# What the exercise asks:
Answer these questions using the Bluetooth text below:
1. What sets a Bluetooth device's address?
2. What mode keeps a device from showing up in a scan result?
3. Into how many channels is the baseband divided, and how many times per second does it switch frequency?

# Text section:
____________________
Bluetooth barrages

Hacking Bluetooth, a wireless voice and data transmission technology, which can be found in mobile phones, PDAs, USB sticks, keyboards, mices, headsets, printers, telephone facilities in cars, navigation systems, new modern advertisement posters, umbrellas, basket, socker and golfballs, and fridge magnets.

  • The design of Bluetooth pays a lot of attention to security. The connection can be encrypted and authenticated. The address is set by the device firmware and not by the OS kernel, which makes address spoofing harder but not impossible.

  • A device can be set into non-discoverable mode for it to not show up in a scan result.

  • The protocol stack is so complex that various vulnerabilities have come up in all common Bluetooth implementations like Android, iOS, Windows and Linux.

  • It is now common for radioing devices to appear in the craziest places.

Protocol stacks

Bluetooth is a wireless voice and data transmission technology, which can be found in mobile phones, PDAs, USB sticks, keyboards, mices, headsets, printers, telephone facilities in cars, navigation systems, new modern advertisement posters, umbrellas, washing machines, cat litter trays, fragrance dispensers, deodorant sticks, toilets, salt shakers, you name it.

Classic Bluetooth protocol stack

Bluetooth protocol

  • The baseband is built by the radio interface. It operates on the 2.4 GHz ISM band (2400–2483.5 MHz) with a signal strength of 1 mW–100 mW and a range of 1–100 m. With the right antenna you can extend the range up to a mile. The baseband is divided into 79 channels and switches frequency 1600 times per second. This is called Frequency-Hopping; it increases the robustness against interferences and makes sniffing more difficult.
____________________
(Transcribed page contents)
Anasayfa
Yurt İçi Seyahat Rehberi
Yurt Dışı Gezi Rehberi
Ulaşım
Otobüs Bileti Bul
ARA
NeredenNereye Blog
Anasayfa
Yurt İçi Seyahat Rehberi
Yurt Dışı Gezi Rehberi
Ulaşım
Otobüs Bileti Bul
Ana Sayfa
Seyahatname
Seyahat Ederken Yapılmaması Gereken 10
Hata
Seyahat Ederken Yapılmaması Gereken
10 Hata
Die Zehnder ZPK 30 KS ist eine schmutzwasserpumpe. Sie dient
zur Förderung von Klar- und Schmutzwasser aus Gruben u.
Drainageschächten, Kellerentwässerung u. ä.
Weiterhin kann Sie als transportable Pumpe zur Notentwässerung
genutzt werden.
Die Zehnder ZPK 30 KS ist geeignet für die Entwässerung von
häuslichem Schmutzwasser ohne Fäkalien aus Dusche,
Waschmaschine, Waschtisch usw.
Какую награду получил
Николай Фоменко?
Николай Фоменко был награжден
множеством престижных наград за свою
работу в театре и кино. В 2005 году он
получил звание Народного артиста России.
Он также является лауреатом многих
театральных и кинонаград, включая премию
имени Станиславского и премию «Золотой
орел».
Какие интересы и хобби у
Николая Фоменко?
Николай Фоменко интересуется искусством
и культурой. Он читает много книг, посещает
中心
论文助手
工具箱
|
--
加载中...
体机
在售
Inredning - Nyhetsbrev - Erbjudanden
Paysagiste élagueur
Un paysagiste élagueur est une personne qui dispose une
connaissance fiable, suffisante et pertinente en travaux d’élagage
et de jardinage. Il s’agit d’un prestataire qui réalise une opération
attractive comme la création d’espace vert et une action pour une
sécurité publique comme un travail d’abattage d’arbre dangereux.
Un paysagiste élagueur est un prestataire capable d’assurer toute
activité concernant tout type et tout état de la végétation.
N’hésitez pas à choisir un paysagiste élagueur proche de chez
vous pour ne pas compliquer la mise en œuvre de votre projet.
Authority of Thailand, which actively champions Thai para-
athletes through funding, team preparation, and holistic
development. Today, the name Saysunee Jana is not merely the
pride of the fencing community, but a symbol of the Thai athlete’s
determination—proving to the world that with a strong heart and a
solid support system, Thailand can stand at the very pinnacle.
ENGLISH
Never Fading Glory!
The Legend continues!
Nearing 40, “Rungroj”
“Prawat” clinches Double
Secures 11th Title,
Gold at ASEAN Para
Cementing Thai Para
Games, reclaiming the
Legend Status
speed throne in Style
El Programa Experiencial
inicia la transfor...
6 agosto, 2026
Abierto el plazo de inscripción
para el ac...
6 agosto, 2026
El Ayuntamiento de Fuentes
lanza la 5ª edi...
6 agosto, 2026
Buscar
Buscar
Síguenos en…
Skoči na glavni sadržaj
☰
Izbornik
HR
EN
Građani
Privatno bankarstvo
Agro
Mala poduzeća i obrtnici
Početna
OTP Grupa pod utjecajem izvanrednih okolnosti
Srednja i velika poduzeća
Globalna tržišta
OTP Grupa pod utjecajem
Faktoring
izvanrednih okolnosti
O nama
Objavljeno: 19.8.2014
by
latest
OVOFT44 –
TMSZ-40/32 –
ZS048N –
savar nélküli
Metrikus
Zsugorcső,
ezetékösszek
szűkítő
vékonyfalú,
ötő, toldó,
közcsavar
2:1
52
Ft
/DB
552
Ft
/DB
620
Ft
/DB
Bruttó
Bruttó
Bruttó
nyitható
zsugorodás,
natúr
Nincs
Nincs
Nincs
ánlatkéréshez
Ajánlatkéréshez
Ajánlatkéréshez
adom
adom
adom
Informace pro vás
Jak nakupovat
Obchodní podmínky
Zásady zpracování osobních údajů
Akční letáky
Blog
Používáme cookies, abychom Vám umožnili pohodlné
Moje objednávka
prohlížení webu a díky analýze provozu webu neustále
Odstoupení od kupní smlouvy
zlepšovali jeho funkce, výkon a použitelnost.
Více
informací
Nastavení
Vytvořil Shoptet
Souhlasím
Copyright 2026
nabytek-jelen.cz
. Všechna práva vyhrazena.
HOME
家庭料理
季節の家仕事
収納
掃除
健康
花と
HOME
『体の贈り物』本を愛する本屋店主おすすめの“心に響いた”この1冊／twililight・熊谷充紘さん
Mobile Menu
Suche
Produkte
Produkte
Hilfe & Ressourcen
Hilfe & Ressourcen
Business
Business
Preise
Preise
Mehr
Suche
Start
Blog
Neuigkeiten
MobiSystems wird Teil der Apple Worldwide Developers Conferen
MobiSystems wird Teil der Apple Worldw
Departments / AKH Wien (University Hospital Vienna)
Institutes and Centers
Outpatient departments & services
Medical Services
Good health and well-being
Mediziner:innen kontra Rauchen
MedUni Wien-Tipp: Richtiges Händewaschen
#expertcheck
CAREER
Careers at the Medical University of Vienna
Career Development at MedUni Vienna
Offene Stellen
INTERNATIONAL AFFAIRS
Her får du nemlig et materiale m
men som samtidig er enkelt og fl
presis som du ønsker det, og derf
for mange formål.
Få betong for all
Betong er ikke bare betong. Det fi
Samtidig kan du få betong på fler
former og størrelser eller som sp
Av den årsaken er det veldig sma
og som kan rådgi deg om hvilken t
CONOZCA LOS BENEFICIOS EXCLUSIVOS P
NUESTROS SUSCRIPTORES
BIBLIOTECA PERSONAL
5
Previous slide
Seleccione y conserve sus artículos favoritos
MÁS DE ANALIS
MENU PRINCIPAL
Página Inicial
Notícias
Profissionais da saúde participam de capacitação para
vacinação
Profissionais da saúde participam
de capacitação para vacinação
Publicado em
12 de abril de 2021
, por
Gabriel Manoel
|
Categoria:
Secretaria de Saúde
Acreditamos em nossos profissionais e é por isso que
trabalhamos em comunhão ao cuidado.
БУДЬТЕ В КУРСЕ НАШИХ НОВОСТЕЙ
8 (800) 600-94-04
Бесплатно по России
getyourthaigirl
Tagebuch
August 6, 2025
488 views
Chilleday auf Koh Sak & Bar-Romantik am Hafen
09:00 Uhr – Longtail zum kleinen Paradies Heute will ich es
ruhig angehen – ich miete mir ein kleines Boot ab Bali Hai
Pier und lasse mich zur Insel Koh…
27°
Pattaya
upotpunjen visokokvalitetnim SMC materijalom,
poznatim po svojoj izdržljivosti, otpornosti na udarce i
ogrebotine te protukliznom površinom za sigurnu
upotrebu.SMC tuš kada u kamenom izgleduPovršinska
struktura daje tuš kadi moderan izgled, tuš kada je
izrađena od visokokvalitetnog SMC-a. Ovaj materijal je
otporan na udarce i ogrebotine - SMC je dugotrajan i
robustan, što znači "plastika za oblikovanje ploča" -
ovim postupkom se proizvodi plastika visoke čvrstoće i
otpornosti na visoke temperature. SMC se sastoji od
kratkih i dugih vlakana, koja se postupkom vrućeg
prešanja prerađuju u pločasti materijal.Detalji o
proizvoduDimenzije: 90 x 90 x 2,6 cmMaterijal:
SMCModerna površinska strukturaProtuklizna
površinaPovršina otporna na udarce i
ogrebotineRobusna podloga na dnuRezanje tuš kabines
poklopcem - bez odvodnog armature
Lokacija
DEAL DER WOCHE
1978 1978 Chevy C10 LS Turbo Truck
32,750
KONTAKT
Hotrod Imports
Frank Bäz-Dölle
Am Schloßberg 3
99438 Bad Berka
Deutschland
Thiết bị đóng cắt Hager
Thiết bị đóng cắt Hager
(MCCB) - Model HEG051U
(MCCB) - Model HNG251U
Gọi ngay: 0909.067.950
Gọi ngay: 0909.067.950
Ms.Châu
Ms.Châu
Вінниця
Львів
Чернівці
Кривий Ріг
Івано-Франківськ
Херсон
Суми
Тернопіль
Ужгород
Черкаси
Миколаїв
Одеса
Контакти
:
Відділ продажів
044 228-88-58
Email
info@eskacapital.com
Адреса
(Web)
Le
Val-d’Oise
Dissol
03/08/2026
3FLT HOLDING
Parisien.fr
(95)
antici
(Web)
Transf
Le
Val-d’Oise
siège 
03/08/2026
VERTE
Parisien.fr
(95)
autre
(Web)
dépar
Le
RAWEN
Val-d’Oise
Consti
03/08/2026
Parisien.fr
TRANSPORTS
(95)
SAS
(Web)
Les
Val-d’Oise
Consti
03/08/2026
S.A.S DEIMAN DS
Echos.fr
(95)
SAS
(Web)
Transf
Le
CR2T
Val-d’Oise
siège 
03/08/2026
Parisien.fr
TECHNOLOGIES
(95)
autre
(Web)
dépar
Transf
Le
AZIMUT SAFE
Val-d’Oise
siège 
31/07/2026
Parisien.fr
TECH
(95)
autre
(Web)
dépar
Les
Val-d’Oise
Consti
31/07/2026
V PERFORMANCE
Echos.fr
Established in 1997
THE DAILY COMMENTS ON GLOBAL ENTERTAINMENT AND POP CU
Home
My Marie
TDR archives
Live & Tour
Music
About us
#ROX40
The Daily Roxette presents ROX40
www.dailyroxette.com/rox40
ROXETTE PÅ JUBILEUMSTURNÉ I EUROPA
____________________
# Finished exercise:
1. The device firmware sets it, not the OS kernel.
2. Non-discoverable mode.
3. 79 channels, switching frequency 1600 times per second.